I’d been taking everything at face value so far, hadn’t I? Under the assumption that everything was a dream, I’d gone nyooming through BR without consideration for whether characters I was meeting were trustworthy. I’d just looked at Rosa, gone “Oh, she’s with the good guys”, and never really cared to question how different she was compared to what I knew of her ingame.

Marge and Trix as well. They’d just showed up out of nowhere, and dumped a bunch of information on me. Back then, I’d gone “Oh, Rosa’s fine with them, and Rosa’s one of the good guys. So they must be the good guys too”, and joined the Chosen Ones Alliance willy nilly.

I hadn’t been asking for the answers I should have been looking for, instead choosing to follow along with the flow of the dream however it went. Was Rue really on my side?

“Rue?” I called.

“Yes?” he paused in the act of hooking another HP potion to his belt.

“Before I head on to the boss, I’d like to ask you something.”

“What is it?”

“Why were you waiting for me?”

“…What do you mean?”

“Well, the Princess told me that you would be waiting for me at dungeon entrances, but never why. I didn’t even know that you’d be here at the Ruler’s Grave. I thought it was just a one off thing with the Crimson Hall.”

“…”

“All this way you’ve been nothing but a stellar teammate, even when I end up holding you back. And all for a few measly health potions.”

“Is that really all you’re here for?

“…” Rue stayed silent, twiddling his fingers as he listened.

Finally, after what seemed to be a long while of gathering his thoughts, Rue spoke.

“I cannot say that I am here without ulterior motives,” said Rue carefully. “And I know very well that our meeting circumstances were highly suspicious from your perspective. But I assure you, I have no ill intentions.”

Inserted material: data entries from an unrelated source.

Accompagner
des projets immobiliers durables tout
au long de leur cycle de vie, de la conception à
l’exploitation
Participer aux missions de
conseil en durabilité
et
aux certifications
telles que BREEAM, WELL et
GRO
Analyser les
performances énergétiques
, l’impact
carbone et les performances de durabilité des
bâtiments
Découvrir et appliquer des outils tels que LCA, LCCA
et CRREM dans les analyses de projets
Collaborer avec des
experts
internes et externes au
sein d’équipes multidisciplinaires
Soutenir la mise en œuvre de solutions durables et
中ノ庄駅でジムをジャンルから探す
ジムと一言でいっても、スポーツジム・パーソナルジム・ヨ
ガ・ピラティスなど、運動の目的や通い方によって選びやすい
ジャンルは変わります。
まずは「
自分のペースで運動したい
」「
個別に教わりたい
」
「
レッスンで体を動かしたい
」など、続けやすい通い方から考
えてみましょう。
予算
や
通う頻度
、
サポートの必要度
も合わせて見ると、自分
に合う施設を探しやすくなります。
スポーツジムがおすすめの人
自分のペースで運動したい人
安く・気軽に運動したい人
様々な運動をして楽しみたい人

“Truthfully, I arrived here as fulfillment of a… you could say, a promise to Her Highness. I’m afraid that I cannot tell you exactly what this promise is, but my motivation is to seek experience in interacting with Chosen Ones, and I had decided to do so by teaming up with one such as you. Not for any reward or personal gain, merely to enjoy the experience and to fulfil my promise. I had initially anticipated opposition to the notion, and was pleasantly surprised when you agreed so readily.”

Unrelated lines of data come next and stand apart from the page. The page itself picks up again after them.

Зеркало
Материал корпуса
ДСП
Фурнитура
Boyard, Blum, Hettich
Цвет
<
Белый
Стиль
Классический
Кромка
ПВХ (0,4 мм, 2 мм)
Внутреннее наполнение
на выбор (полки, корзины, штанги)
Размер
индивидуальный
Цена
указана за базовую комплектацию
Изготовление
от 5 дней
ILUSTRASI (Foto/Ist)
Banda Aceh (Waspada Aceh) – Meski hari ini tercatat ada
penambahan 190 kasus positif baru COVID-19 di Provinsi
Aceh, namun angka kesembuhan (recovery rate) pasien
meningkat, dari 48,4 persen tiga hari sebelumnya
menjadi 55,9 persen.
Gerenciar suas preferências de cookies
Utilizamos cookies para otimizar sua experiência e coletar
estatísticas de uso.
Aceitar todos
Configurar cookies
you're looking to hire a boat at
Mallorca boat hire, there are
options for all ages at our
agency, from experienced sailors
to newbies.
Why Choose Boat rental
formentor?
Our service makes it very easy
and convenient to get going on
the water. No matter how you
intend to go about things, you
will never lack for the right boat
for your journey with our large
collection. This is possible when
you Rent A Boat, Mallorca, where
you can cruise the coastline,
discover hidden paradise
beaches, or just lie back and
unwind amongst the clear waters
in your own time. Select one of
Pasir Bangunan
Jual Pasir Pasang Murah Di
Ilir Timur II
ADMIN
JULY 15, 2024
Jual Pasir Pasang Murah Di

“I see…” A promise? What kind of promise could he have possibly made that involved me? “Couldn’t you have talked to Marge or Trix instead? They’re the guys in charge of all the Chosen Ones around here, after all.”

At the mention of my guild mates, Rue flinched.

“Ah… I do not have a good relationship with Larkspur or TrixNoct,” a grimace spread across his face. “I fear that the promise cannot be fulfilled if it were with them.”

“Then why me? I just arrived here, surely there’s nothing special that I can offer.”

Rue said nothing.

“Or is it because I just arrived that makes me the optimal choice?”

“You could say that…”

“Why?” I pushed further. “Is it because there’s something that the other Chosen Ones know that I don’t?”

“…”

“I’ll… be waiting outside,” announced Rue all of a sudden, turning back the way we came. “I wish you luck in beating the boss.”

“Wai—“

And he was gone, vaporised into that same black smoke that I had seen way back at the beginning, and phased through the dungeon walls. A handy way of escaping an awkward conversation, but unluckily for me, that meant I was left with even more questions.

Was there something the other Chosen Ones knew that I didn’t?

Well, I mean, of course there was. After all, they’d been here a lot longer than I had.

What I meant to ask was whether there was some sort of secret that everyone in the Guild knew except for me? That had me singled out by Rue and Rosa due to how clueless I was

No matter how much I racked my brain about it, teaming up with me had no relation to mysterious secrets at all. So what was left?

Unable to come to a conclusion, I moved down the tunnel towards the boss room, deciding to shelve the matter for after I’d beaten the boss. When I had a chance to confront Rue again. Possibly.